- The problem
Starting with the line that contains "0.1.53 - 2018-05-20 - 0.02Mb", write out each line through the end of the listing, unchanged. Output nothing else.
─── Material supplied
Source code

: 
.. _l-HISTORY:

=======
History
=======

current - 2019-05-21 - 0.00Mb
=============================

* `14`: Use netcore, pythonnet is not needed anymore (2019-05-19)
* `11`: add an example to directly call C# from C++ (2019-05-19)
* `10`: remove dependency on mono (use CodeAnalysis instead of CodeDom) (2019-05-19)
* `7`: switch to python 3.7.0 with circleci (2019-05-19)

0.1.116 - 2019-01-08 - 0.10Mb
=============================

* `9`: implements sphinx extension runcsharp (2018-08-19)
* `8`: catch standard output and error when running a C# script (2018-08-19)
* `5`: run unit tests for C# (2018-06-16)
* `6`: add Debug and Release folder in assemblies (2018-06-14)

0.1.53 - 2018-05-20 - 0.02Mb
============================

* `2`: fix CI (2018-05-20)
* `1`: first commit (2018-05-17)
──────
- Expected answer
0.1.53 - 2018-05-20 - 0.02Mb
============================

* `2`: fix CI (2018-05-20)
* `1`: first commit (2018-05-17)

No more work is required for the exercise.